Small fiber neuropathy
Small fiber neuropathy can present similarly to DSP, with distal painful paresthesias, but can spread to the upper extremities within a few weeks or months from onset, while DSP spreads to the hands years after onset. Small fiber neuropathy is also associated with early autonomic dysfunction. Examination usually reveals decreased sensation distally, but reflexes and strength are normal.
Common causes of small fiber neuropathy are diabetes, glucose intolerance, metabolic syndrome, hypo/hyperthyroidism, monoclonal gammopathy, alcohol abuse, vitamin B12 deficiency, and hypertriglyceridemia.7 Less common causes include Sjögren’s syndrome, HIV, Lyme disease, sarcoidosis, heavy metal toxicity, amyloidosis, and celiac disease.7
Testing and treatment. Skin biopsy is used to confirm the diagnosis of small fiber neuropathy.7 (EDX results are normal.7) Persistent pain can be treated with the same agents discussed above for treating DSP.
Acquired demyelinating neuropathy
Acquired demyelinating neuropathy is a rare condition, but one in which prompt recognition and treatment can prevent significant neurologic decline. There are both acute and chronic types of acquired demyelinating neuropathies.
Guillain-Barré syndrome (GBS) is an acute inflammatory demyelinating polyradiculoneuropathy.
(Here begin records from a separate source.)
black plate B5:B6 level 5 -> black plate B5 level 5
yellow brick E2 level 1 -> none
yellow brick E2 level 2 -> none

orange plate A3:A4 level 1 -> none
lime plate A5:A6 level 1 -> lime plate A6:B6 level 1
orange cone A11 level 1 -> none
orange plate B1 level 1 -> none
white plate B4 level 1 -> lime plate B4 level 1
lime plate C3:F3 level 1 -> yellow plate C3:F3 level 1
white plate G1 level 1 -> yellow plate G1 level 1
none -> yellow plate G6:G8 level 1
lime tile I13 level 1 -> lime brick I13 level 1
Nearly two-thirds of patients with GBS report a previous respiratory or gastrointestinal illness; cytomegalovirus and Campylobacter jejuni are the most frequently associated infections.8
The onset of GBS often involves pain in the back or limbs, followed by a rapid progression of sensory loss and weakness (over days to a few weeks) that typically starts in the feet and moves upward.8 Though the typical presentation of GBS is “ascending,” there are frequent exceptions to this pattern.8 Physical exam shows weakness, sensory loss, and absent reflexes. Severe cases can result in complete paralysis, even of extraocular movements. Autonomic dysfunction is common.
Testing. EDX and lumbar puncture are needed to accurately diagnose GBS.8 EDX initially may be unremarkable, but over time, areas of demyelination become apparent. Lumbar puncture shows albuminocytologic dissociation (no white cells, elevated protein).
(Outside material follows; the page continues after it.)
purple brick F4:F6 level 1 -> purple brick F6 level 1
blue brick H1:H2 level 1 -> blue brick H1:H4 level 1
Treatment. Patients with GBS are initially managed as inpatients because 33% of cases lead to respiratory failure.9 Treatments include intravenous immunoglobulin (IVIg) or plasmapheresis; both have similar outcomes, speeding neurologic recovery time but not affecting overall long-term prognosis.10 Response to treatment is often not immediate, and some patients continue to worsen after treatment.8 Still, long-term prognosis is good, even for severely affected patients, as long as they receive good supportive care. The relapse rate is between 2% and 6%.8
In chronic inflammatory demyelinating polyneuropathy (CIDP), patients develop stepwise nerve dysfunction over many weeks to months. One nerve is affected, then another, usually in a different limb. There is generally no antecedent illness, and pain is infrequent.8 Progressive limb weakness is by far the most common presentation, and manifests as a foot drop or wrist drop. Patients may report difficulty getting up from a chair, walking up stairs, or opening jars.8 Facial or extraocular nerve involvement is uncommon, as is respiratory involvement.8 Neurologic exam shows absent reflexes, weakness, and loss of sensation in the distribution of a particular nerve or nerves.